=== PASSAGE PROVIDED ===

Thermal Infrared Field Spectrometer Measurements (Feb. 2002)
Background
Thermal infrared field spectrometer measurements differ fundamentally from laboratory, airborne, and satellite spectrometer measurements. We research textural, viewing geometry, proximity, and downwelling radiance effects as seen from the different viewing perspectives, with a focus on solid phase targets, and develop measurement protocols and instrumentation for hyperspectral field measurements. This improves the ability to identify materials, confidence in the result, and data fusion from the different perspectives. The results aid material identification using thermal infrared hyperspectral data from hand-carried instruments, manned and unmanned vehicles and rovers, and fusion with data from airborne (including UAV), and satellite thermal infrared hyperspectral measurements.
Here we describe some instrumentation and field measurements undertaken for this research. We will make the data freely available. If you are interested in receiving the data, please contact Laurel Kirkland, [email protected], 281-486-2112. We will also make our follow-on measurements freely available, and please forward any suggestions for targets or field sites.

===

**WORK TO DO:**
A - According to the text on thermal infrared field spectrometer measurements, why does the group research viewing effects and develop measurement protocols and instrumentation? Answer in one to three sentences.
B - List every effect that the text on thermal infrared field spectrometer measurements says the group researches.
The entries that follow have no connection to the text on thermal infrared field spectrometer measurements.

=== DATASET ROWS ===

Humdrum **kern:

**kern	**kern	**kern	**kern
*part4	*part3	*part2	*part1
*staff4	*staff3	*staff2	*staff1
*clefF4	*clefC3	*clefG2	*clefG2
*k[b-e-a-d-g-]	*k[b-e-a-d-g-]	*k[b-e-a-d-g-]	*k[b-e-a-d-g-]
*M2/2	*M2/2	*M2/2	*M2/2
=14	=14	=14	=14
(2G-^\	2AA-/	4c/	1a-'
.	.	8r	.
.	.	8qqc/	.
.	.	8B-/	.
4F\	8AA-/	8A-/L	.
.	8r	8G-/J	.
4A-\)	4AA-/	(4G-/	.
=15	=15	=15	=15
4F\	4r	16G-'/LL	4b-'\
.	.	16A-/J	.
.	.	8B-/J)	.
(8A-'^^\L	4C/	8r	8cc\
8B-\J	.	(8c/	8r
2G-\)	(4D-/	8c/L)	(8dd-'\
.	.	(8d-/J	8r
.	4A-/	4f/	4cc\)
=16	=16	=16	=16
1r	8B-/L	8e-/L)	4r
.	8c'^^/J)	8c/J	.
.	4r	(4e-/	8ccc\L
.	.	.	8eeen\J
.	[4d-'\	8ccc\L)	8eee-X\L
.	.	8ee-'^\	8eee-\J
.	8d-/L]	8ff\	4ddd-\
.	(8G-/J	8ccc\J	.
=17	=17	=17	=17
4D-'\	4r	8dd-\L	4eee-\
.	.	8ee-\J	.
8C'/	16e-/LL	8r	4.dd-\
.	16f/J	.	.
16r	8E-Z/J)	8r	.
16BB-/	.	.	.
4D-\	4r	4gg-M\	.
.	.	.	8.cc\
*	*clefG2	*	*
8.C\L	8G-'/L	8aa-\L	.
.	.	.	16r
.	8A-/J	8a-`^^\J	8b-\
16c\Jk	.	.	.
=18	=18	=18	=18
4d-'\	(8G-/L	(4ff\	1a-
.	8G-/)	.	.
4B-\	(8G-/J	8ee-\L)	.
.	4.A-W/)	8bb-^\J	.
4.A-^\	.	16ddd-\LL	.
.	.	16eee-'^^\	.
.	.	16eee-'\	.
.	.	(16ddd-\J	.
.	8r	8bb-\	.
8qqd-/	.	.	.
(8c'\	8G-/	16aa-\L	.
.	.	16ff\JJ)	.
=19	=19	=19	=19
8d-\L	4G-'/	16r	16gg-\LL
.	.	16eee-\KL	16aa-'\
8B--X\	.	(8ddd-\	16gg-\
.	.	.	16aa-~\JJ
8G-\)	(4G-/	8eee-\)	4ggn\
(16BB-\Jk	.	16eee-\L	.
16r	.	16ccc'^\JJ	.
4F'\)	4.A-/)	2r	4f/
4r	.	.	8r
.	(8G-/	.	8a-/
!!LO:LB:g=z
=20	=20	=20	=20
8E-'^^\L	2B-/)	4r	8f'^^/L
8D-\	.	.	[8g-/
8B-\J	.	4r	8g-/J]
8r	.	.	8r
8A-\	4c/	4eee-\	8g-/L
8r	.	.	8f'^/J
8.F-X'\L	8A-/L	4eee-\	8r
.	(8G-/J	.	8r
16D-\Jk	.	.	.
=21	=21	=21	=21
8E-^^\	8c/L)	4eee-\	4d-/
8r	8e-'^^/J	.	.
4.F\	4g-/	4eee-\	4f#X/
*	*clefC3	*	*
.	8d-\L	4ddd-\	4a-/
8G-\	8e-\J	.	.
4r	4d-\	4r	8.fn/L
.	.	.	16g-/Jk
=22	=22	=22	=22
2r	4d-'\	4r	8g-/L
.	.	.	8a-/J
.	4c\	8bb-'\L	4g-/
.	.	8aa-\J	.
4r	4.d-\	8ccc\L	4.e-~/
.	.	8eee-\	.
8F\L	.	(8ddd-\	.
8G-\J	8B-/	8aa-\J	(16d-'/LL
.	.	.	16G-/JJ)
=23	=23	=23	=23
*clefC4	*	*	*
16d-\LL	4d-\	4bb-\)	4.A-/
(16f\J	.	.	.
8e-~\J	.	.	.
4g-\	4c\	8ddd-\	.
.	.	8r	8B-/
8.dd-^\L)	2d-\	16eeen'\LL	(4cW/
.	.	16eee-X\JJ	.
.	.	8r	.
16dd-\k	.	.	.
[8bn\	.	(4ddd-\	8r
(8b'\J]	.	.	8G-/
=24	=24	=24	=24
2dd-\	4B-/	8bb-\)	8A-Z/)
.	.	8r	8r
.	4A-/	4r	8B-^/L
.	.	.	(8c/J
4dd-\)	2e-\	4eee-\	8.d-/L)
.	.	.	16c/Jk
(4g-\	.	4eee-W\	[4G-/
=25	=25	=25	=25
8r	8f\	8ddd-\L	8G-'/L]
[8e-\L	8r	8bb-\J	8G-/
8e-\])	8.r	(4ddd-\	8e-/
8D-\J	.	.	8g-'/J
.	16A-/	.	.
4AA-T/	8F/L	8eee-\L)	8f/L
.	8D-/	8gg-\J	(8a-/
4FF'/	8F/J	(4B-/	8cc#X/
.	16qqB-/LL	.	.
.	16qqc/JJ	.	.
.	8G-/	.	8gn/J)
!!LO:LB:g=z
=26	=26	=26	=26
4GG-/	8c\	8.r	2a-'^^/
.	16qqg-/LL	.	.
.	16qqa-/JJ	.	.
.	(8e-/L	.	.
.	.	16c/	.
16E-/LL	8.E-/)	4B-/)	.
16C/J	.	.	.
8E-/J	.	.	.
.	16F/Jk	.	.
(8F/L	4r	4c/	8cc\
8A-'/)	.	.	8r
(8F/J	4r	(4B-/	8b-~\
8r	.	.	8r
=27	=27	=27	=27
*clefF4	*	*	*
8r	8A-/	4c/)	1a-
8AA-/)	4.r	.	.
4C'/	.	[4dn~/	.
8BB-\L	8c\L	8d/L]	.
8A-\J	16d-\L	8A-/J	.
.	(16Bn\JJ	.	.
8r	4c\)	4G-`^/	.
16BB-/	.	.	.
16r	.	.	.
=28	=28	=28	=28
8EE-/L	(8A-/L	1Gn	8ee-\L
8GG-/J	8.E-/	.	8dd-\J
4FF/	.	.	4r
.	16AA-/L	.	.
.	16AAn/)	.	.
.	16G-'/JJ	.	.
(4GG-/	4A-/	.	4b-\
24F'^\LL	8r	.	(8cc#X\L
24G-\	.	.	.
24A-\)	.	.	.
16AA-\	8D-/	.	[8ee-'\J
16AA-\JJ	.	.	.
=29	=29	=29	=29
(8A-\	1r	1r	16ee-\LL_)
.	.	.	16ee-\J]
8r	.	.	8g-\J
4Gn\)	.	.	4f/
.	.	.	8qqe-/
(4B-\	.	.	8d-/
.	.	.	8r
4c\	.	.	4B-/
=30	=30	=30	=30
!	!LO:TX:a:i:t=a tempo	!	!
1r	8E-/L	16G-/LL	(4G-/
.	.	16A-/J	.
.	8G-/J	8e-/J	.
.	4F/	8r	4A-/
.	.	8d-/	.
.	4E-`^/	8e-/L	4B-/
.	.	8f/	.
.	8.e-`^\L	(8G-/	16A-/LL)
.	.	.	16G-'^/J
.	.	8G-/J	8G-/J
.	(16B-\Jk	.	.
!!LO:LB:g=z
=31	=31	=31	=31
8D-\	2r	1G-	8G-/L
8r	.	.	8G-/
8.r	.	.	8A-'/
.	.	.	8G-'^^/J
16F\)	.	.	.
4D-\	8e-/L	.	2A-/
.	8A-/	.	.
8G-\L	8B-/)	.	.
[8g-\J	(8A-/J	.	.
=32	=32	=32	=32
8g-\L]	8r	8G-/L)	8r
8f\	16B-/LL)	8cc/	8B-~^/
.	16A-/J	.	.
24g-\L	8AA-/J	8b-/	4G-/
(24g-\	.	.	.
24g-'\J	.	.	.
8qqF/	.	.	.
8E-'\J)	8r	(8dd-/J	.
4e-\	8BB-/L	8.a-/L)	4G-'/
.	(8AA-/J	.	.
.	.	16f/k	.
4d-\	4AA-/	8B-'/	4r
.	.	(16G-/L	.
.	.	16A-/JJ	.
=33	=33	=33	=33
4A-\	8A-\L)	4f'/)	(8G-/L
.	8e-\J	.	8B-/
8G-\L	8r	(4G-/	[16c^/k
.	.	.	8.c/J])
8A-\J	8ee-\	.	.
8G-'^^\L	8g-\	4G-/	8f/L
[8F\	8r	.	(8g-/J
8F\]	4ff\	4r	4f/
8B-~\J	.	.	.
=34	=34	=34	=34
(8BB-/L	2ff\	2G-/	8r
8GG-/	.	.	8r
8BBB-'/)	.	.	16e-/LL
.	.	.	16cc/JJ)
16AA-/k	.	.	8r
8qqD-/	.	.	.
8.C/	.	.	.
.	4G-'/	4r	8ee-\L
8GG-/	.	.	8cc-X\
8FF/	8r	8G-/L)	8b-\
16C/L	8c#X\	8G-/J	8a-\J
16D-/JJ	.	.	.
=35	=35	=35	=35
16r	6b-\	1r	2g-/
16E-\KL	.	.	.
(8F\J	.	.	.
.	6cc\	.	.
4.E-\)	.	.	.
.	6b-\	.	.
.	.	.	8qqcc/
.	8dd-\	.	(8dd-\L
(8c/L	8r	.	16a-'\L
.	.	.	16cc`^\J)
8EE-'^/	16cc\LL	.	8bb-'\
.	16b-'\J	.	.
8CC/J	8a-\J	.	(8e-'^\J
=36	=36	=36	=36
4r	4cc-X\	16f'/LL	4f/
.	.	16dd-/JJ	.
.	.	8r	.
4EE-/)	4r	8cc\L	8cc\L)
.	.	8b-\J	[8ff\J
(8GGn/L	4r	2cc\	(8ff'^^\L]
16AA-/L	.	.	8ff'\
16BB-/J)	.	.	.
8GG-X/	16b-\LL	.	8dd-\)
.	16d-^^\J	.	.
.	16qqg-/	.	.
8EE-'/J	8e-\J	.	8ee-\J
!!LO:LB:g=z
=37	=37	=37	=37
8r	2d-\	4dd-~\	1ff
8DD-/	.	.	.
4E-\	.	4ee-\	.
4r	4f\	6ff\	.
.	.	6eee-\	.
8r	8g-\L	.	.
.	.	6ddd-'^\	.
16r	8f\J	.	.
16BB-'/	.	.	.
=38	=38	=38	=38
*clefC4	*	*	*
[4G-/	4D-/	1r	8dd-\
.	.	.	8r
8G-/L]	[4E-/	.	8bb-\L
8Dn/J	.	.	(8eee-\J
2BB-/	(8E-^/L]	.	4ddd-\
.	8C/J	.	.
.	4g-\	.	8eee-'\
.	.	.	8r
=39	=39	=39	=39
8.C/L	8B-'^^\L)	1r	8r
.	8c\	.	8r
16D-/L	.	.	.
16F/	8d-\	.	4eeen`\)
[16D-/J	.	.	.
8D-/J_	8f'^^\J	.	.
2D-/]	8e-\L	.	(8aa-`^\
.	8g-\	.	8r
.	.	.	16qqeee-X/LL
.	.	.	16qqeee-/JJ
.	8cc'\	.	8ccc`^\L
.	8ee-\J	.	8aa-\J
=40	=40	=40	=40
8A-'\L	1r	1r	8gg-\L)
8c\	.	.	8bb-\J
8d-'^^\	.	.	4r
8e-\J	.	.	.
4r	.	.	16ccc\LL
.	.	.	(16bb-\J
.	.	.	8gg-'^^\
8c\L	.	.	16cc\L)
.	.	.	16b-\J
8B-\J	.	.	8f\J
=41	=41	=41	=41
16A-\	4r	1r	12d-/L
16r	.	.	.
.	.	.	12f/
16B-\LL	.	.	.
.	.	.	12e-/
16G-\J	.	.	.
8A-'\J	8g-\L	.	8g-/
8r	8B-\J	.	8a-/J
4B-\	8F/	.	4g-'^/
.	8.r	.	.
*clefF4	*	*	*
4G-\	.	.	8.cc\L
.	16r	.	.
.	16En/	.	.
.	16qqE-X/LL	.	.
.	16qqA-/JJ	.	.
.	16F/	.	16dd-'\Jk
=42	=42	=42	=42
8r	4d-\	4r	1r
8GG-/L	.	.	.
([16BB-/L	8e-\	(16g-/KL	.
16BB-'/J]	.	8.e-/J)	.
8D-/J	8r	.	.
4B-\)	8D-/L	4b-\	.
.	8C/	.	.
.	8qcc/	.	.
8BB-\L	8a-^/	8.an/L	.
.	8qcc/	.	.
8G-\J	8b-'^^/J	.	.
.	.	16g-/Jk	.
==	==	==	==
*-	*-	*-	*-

===

**SOLUTION LIST:**
A - The work improves the ability to identify materials, confidence in the result, and data fusion from the different viewing perspectives. The results help with material identification using thermal infrared hyperspectral data from hand-carried instruments, vehicles, and rovers, and with fusing that data with airborne and satellite measurements.

B -
- Textural effects
- Viewing geometry effects
- Proximity effects
- Downwelling radiance effects